Das Herz auf der Zunge, die Därme über der Hose

Weil es am Ende des Corona-Jahres erschien, droht ein Comic-Kleinod zwischen den Lockdown-News und steigenden Fallzahlen unterzugehen: Mit „Little Bird“ von Darcy van Poelgeest, Ian Bertram und Matt Hollingsworth wurde von Cross Cult kürzlich ein anspruchsvoll erzähltes und visuell begeisterndes Meisterwerk veröffentlicht, das in keiner Jahresbestenliste fehlen sollte.

Darcy van Poelgeest (Autor), Ian Bertram (Zeichner), Matt Hollingsworth (Kolorist): „Little Bird – Buch Eins: Der Kampf um Elder’s Hope“.
Aus dem amerikanischen Englisch von Peter Schadt. Cross Cult, Ludwigsburg 2020. 208 Seiten. 35 Euro

In einer Jahrtausende entfernten Zukunft haben katholische Fundamentalisten die „Vereinten Nationen von Amerika“ unter ihre rigide Herrschaft gebracht, und nur ein paar kanadische Widerständler stellen sich dem säbelrasselnden Regime entgegen. Gut und Böse sind auf der moralischen Landkarte schnell verortet: In „Elders Hope“ versammeln sich die kanadischen Rebellen zum letzten Gefecht, während sich im „New Vatican“, dem ideologischen Zentrum des katholisch-amerikanischen Hoheitsgebietes, die Kräfte des Üblen versammeln. Dieser Vatikan ist wirklich nicht mehr das, was er einmal war…

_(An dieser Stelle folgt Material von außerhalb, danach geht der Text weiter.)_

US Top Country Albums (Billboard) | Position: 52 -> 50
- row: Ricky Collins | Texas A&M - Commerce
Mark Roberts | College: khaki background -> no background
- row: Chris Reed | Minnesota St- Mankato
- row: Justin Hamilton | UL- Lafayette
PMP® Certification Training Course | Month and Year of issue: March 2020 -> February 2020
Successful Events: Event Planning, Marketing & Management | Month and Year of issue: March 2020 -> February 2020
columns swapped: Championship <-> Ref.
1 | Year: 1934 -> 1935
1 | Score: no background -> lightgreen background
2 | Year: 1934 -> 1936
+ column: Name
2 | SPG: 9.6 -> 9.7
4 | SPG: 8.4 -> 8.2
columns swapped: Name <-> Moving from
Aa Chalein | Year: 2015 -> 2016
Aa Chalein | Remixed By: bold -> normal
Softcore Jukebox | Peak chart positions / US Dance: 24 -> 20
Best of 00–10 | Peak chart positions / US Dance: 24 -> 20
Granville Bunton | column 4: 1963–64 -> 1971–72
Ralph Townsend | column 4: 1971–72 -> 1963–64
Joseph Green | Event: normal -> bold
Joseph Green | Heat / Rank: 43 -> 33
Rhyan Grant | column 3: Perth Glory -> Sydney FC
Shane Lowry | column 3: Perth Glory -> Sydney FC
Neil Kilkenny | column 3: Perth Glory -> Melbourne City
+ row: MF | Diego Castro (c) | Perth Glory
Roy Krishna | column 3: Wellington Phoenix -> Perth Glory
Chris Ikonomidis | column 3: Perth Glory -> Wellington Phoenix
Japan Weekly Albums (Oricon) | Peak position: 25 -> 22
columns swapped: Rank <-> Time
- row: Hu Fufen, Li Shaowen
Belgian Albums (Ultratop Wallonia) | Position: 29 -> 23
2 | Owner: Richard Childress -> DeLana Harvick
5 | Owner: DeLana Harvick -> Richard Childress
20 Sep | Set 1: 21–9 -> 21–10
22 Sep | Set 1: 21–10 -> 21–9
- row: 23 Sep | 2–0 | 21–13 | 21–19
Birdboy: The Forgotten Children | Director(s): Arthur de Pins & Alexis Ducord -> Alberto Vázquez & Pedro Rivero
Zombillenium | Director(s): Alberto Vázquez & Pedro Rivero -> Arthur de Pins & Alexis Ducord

Der Bösewicht der Geschichte, nach seiner Funktion „Bischof“ genannt, wird nach seinem erfolgreichen Feldzug gegen die Rebellen zum Sprachrohr des christlichen Glaubens und bemüht sich, als „Stellvertreter Christi“ seine Schäfchen im rechten Glauben zu unterweisen – und zwar ebenso effektiv wie pandemiekonform via Massenmedien. Die Gesellschaft leidet nicht nur an blindem Gehorsam, gewaltvoller Unterdrückung und herrschaftlicher Doppelmoral, sondern auch an einer sich ausbreitenden Krankheit, die der Bischof weder mit medizinischen Menschenversuchen noch mit Stoßgebeten zu heilen vermag. Auch sein Sohn Gabriel ist infiziert.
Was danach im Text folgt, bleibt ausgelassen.